My position is that any language other than the main language used for development adds extra complexity. It means something new has to be learned, and that we can’t rely on the tools & libraries that we have in our main language.

That complexity may bring some other benefits to the table, and so it might sometimes make sense. For example, perhaps in a larger team the operators are not backend developers, and then you may want to use some simpler scripting language, such as Lua. In some other cases you may want to go pure declarative (which, as I said, is straightforward to do on top of imperative).

But if we’re talking about smaller teams and/or small-to-medium projects, I think that using Elixir is just fine, and that it can take you quite a long way. People on the team have one thing less to learn, and that’s always a good thing in my book

dimitarvp · January 15, 2021, 4:22pm

Absolutely! You framed it perfectly. But being paranoid as I am, I can’t help but wonder if an Elixir configuration language won’t become yet another leaky abstraction.

In any case, I am grateful for your work. Looking forward to try the library when I need it.

derek-zhou · January 15, 2021, 4:25pm

I think earthly demand the usage of docker. For a self hosted, fully customized CI flow I’d like to have the freedom of not using docker.

sasajuric · January 15, 2021, 4:27pm

Yeah, this library will definitely support both. After all, it’s just a set of smaller abstractions which you can combine however you want

dimitarvp · January 15, 2021, 4:28pm

…oh by the way, do seriously consider supporting Hashicorp’s Nomad as well. I keep hearing that some orgs prefer it to k8s and I already heard a good amount of operations people praising it.

Have you used it?

hauleth · January 15, 2021, 4:36pm

Dhall. It already have support for GitLab CI.

I was thinking about creating CI that would utilise systemd to run jobs. It could be fun.

I had, and I really liked it. It is so much simpler than k8s that it is weird that it is not used more. However I still think that in 90% of the deployments plain systemd would suffice.

sasajuric · January 15, 2021, 4:36pm

No. My secret wish us to have something like that available as an Elixir library

dimitarvp · January 15, 2021, 4:49pm

Isn’t that the story of like 90% of IT?..

I would agree but then again cloud vendor lock-in pulls really hard in the other direction and the customers’ executives are buying it (figuratively and literally).

sasajuric · January 15, 2021, 4:57pm

It’s not just yaml, though I think that yaml is particularly horrible

IMO, yaml, xml, json, ini & co are meant to state facts. CI flow is not a collection of facts, but an imperative flow (run foo, then maybe bar, then baz&qux, …).
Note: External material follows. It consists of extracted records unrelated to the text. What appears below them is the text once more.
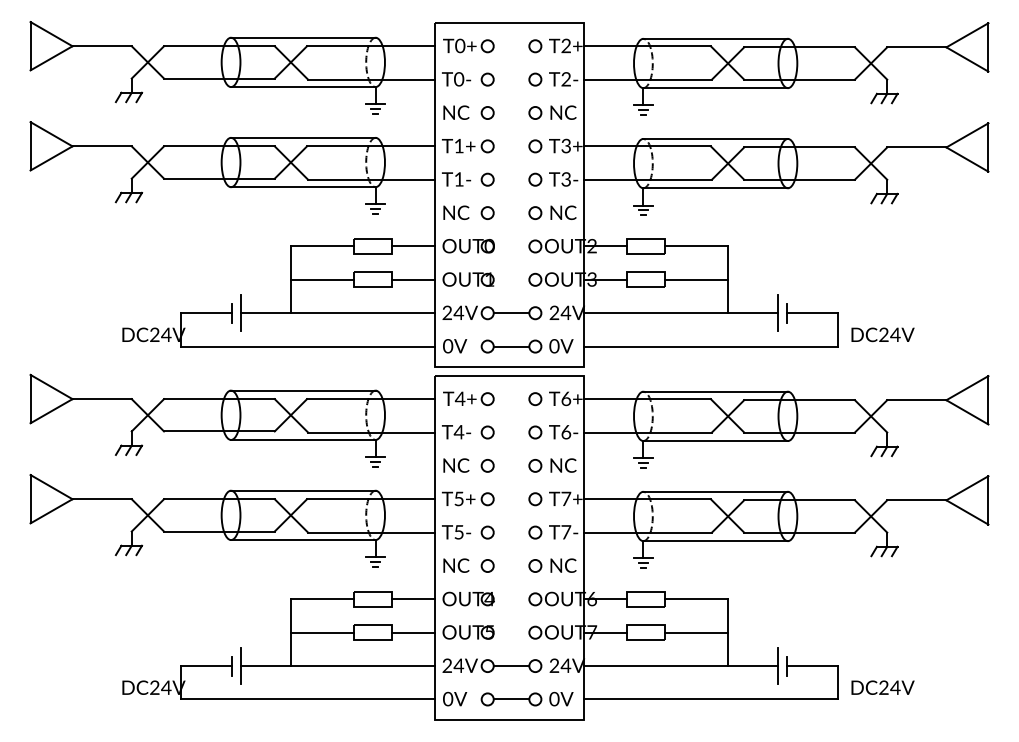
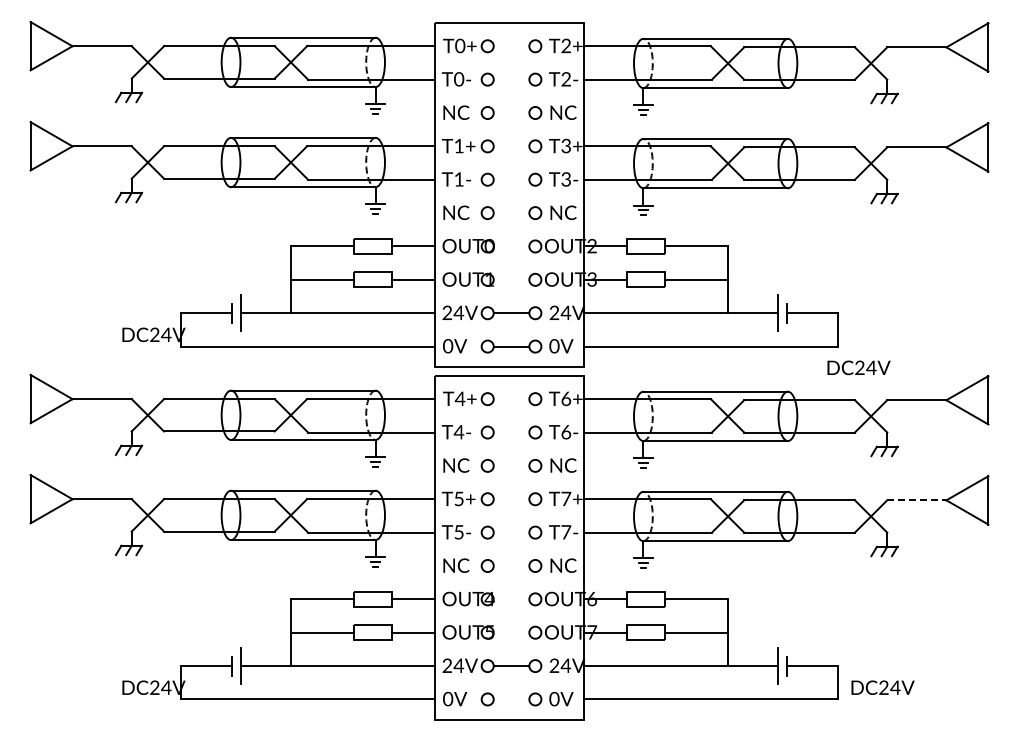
text at (882, 334) position: (882, 334) -> (858, 367)
line at (916, 500): solid -> dashed
line at (511, 699): present -> none
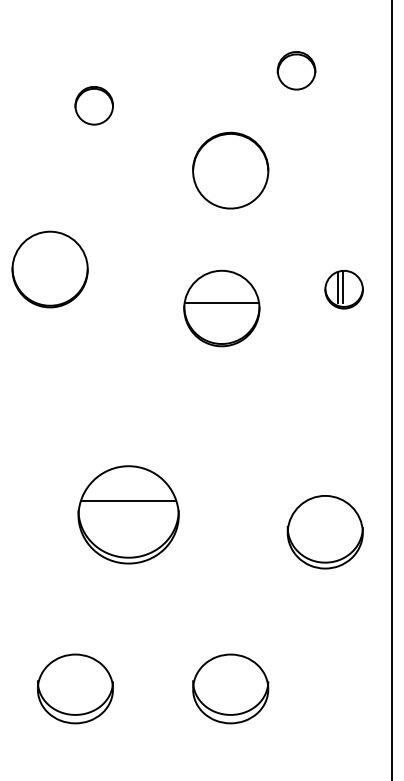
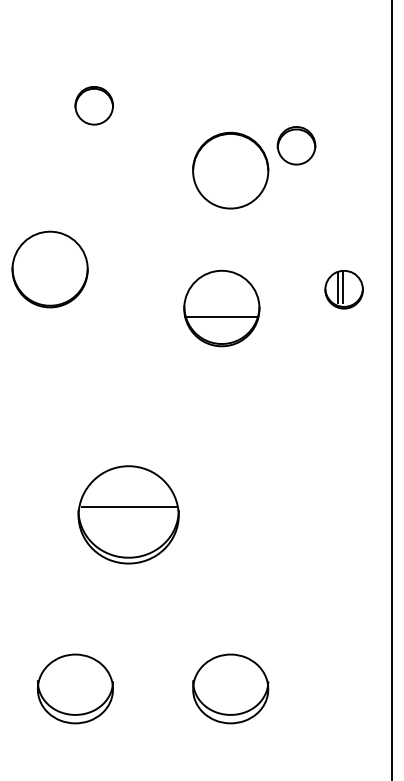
part at (296, 70) position: (296, 70) -> (296, 145)
line at (221, 302) position: (221, 302) -> (221, 316)
line at (128, 500) position: (128, 500) -> (128, 506)
part at (324, 532): present -> none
Admittedly, in larger pipelines you might want turn it as a collection of high-level facts, so you can e.g. tell the forrest from the trees (or for any other purposes). But I think that in such case it’s probably better to roll your own DSL tailored to your particular needs. The available yamls & co are trying to solve everyone’s problems, which makes them overly generic and at the same time possibly insufficient.
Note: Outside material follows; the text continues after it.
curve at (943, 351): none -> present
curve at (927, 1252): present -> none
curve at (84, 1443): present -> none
hauleth · January 15, 2021, 5:00pm

I was thinking about Elixir project that would work like CoreOS’ fleetctl, so it would be only management layer on top of other system that would handle the running the processes. And as systemd offers D-Bus API for that it would be a good choice, as it provides support for running process in isolated world and even support running containers via systemd-nspawn. So you would get a lot of great stuff without much work, just tackle the management on top of all of that.

dimitarvp · January 15, 2021, 5:01pm

I am thinking that it’s trying to look like a declarative collection of steps and some instructions how to execute them but yeah, it’s very leaky and it doesn’t serve that function well.

I haven’t checked out Dhall just yet but I have found myself agreeing with former colleagues who used their own LISP DSLs to describe their deployment and testing pipelines. It almost did read like English and was very enjoyable to use.

But most orgs don’t do that, they want their people to hit the ground running in the first 3 days. Which is a sensible business goal but humans being humans they are of course overdoing it.